# [What you will do]
Quote every line of the entries below in the same order, keeping each character, space, and line break unchanged.

[Text extractions by page]
+===+
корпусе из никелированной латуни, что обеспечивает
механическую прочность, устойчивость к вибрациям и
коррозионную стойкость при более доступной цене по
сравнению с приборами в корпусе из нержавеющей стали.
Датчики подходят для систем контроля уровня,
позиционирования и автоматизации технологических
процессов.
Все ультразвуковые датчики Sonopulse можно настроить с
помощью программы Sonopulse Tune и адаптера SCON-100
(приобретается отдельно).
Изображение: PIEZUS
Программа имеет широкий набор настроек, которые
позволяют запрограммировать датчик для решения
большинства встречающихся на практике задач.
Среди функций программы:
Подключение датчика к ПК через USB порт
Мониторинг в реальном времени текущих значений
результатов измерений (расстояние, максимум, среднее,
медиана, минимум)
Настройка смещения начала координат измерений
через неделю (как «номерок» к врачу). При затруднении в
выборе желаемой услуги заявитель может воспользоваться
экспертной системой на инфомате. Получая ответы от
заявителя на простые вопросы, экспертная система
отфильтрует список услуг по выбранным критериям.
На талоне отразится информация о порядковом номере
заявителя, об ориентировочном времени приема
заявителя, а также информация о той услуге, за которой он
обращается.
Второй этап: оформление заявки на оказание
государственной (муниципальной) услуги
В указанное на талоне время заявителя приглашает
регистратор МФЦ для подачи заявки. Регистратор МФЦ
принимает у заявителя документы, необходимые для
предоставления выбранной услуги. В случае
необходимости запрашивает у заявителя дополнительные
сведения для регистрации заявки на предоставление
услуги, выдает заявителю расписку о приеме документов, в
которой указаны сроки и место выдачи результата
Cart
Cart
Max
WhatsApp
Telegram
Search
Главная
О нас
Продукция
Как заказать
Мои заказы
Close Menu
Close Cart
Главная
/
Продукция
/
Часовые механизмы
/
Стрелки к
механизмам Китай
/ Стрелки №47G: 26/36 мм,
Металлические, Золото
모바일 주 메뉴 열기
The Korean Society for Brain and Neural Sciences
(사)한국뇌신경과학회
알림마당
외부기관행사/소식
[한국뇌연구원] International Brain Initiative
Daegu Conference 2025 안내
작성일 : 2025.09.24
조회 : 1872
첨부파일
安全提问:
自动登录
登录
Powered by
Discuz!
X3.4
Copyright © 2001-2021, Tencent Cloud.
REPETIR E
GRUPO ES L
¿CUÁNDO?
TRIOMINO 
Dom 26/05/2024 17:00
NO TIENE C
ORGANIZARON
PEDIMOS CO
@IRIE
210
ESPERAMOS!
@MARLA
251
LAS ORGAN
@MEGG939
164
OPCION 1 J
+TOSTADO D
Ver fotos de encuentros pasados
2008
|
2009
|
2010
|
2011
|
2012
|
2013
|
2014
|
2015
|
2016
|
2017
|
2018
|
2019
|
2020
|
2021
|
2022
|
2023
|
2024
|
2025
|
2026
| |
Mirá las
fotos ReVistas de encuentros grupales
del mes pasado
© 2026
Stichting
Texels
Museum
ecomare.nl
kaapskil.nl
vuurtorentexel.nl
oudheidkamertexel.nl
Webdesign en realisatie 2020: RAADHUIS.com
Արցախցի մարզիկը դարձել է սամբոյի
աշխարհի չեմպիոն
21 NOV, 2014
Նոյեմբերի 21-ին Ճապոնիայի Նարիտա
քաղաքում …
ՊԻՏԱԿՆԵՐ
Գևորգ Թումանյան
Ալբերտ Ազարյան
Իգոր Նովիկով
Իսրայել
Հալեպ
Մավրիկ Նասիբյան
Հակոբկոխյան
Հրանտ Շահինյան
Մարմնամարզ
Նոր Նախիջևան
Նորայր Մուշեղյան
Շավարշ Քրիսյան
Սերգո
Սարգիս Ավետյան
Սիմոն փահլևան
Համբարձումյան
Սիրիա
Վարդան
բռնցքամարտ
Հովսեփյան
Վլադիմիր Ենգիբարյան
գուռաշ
+===+
# [Your solution]
корпусе из никелированной латуни, что обеспечивает
механическую прочность, устойчивость к вибрациям и
коррозионную стойкость при более доступной цене по
сравнению с приборами в корпусе из нержавеющей стали.
Датчики подходят для систем контроля уровня,
позиционирования и автоматизации технологических
процессов.
Все ультразвуковые датчики Sonopulse можно настроить с
помощью программы Sonopulse Tune и адаптера SCON-100
(приобретается отдельно).
Изображение: PIEZUS
Программа имеет широкий набор настроек, которые
позволяют запрограммировать датчик для решения
большинства встречающихся на практике задач.
Среди функций программы:
Подключение датчика к ПК через USB порт
Мониторинг в реальном времени текущих значений
результатов измерений (расстояние, максимум, среднее,
медиана, минимум)
Настройка смещения начала координат измерений
через неделю (как «номерок» к врачу). При затруднении в
выборе желаемой услуги заявитель может воспользоваться
экспертной системой на инфомате. Получая ответы от
заявителя на простые вопросы, экспертная система
отфильтрует список услуг по выбранным критериям.
На талоне отразится информация о порядковом номере
заявителя, об ориентировочном времени приема
заявителя, а также информация о той услуге, за которой он
обращается.
Второй этап: оформление заявки на оказание
государственной (муниципальной) услуги
В указанное на талоне время заявителя приглашает
регистратор МФЦ для подачи заявки. Регистратор МФЦ
принимает у заявителя документы, необходимые для
предоставления выбранной услуги. В случае
необходимости запрашивает у заявителя дополнительные
сведения для регистрации заявки на предоставление
услуги, выдает заявителю расписку о приеме документов, в
которой указаны сроки и место выдачи результата
Cart
Cart
Max
WhatsApp
Telegram
Search
Главная
О нас
Продукция
Как заказать
Мои заказы
Close Menu
Close Cart
Главная
/
Продукция
/
Часовые механизмы
/
Стрелки к
механизмам Китай
/ Стрелки №47G: 26/36 мм,
Металлические, Золото
모바일 주 메뉴 열기
The Korean Society for Brain and Neural Sciences
(사)한국뇌신경과학회
알림마당
외부기관행사/소식
[한국뇌연구원] International Brain Initiative
Daegu Conference 2025 안내
작성일 : 2025.09.24
조회 : 1872
첨부파일
安全提问:
自动登录
登录
Powered by
Discuz!
X3.4
Copyright © 2001-2021, Tencent Cloud.
REPETIR E
GRUPO ES L
¿CUÁNDO?
TRIOMINO 
Dom 26/05/2024 17:00
NO TIENE C
ORGANIZARON
PEDIMOS CO
@IRIE
210
ESPERAMOS!
@MARLA
251
LAS ORGAN
@MEGG939
164
OPCION 1 J
+TOSTADO D
Ver fotos de encuentros pasados
2008
|
2009
|
2010
|
2011
|
2012
|
2013
|
2014
|
2015
|
2016
|
2017
|
2018
|
2019
|
2020
|
2021
|
2022
|
2023
|
2024
|
2025
|
2026
| |
Mirá las
fotos ReVistas de encuentros grupales
del mes pasado
© 2026
Stichting
Texels
Museum
ecomare.nl
kaapskil.nl
vuurtorentexel.nl
oudheidkamertexel.nl
Webdesign en realisatie 2020: RAADHUIS.com
Արցախցի մարզիկը դարձել է սամբոյի
աշխարհի չեմպիոն
21 NOV, 2014
Նոյեմբերի 21-ին Ճապոնիայի Նարիտա
քաղաքում …
ՊԻՏԱԿՆԵՐ
Գևորգ Թումանյան
Ալբերտ Ազարյան
Իգոր Նովիկով
Իսրայել
Հալեպ
Մավրիկ Նասիբյան
Հակոբկոխյան
Հրանտ Շահինյան
Մարմնամարզ
Նոր Նախիջևան
Նորայր Մուշեղյան
Շավարշ Քրիսյան
Սերգո
Սարգիս Ավետյան
Սիմոն փահլևան
Համբարձումյան
Սիրիա
Վարդան
բռնցքամարտ
Հովսեփյան
Վլադիմիր Ենգիբարյան
գուռաշ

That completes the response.